Eupen werd in de Nederlandse schoolatlassen eind jaren vijftig nog als Nederlandstalig beschouwd. Ik heb twee atlassen uit die periode (waarin ook de taalgrens is vastgelegd) in de kast staan, een uit 1961 en een uit 1963, en beide geven het gebied van Voeren tot Eupen als Nederlandstalig aan. Ik heb gelezen dat de kerkdiensten er vroeger ook in het Nederlands waren. Vermoedelijk heeft men met de komst van de Duitstalige gemeenschap een uniforme taal voor het hele gebied willen gebruiken en is dat het Duits geworden. Maar veel mensen in het gebied spreken volgens mij nog heel goed Nederlands.

Citaat:
Maar daarbij vergeet men de organische eenheid van het Germaans taalgebied: Frankisch-Saksische dialecten vloeien door en in elkaar van de Noordzee tot (vroeger toch) aan het Memelland, van de Oostzee tot aan Zuid-Tirol. Men zou evengoed kunnen stellen dat alle dialecten in dat grote taalgebied aparte talen zijn; en men zou evengoed de stelling verdedigen dat we met z'n allen eigenlijk het Hoogduits als cultuurtaal zouden kunnen aannemen.

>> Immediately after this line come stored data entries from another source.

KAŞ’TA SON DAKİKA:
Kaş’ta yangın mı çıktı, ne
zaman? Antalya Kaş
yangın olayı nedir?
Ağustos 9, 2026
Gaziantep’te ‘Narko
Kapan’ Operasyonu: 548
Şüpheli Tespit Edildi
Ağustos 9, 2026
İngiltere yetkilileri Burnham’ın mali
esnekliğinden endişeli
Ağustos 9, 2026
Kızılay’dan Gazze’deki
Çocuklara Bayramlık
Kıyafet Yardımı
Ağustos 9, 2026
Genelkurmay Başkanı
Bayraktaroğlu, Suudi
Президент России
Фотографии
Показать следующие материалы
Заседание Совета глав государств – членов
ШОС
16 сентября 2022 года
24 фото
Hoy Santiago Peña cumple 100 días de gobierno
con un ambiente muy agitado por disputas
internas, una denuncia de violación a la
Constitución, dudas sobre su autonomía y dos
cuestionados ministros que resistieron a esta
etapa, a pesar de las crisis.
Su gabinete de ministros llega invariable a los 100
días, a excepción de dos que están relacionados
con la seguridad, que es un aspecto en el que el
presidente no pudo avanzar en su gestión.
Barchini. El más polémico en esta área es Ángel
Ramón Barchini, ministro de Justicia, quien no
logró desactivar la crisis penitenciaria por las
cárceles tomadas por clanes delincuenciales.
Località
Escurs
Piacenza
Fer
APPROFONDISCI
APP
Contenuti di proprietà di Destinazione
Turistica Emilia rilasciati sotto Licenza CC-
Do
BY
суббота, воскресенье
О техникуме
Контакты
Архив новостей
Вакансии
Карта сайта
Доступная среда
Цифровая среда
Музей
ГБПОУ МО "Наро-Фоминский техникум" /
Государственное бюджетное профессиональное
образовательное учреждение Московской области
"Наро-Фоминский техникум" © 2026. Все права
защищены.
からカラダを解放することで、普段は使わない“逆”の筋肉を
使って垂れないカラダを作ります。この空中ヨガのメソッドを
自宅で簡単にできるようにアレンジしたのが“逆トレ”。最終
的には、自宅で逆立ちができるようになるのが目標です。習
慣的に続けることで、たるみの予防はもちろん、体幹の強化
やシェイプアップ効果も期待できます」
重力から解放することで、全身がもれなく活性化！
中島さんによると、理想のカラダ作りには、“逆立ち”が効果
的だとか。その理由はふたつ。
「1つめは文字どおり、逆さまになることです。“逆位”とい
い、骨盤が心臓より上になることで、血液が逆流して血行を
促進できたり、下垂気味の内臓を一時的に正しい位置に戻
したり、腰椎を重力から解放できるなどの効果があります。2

Ik denk dat er gekeken moet worden welke dialecten eenheden gevormd hebben. Dat is bij het Limburgs en het Neder-Saksisch goed te onderscheiden. In Duitsland is dat waarschijnlijk even goed mogelijk. Vervolgens is het aan de bevolking om te bepalen of het de eigen groep erkend wil zien. Maar een gemeenschappelijke taal zoals het AN lijkt me geen voorwaarde voor erkenning. Dan zouden talen die een centralistisch karakter hebben bevoordeeld worden boven talen waarbij de onderlinge verscheidenheid belangrijk is en dat lijkt me niet de bedoeling.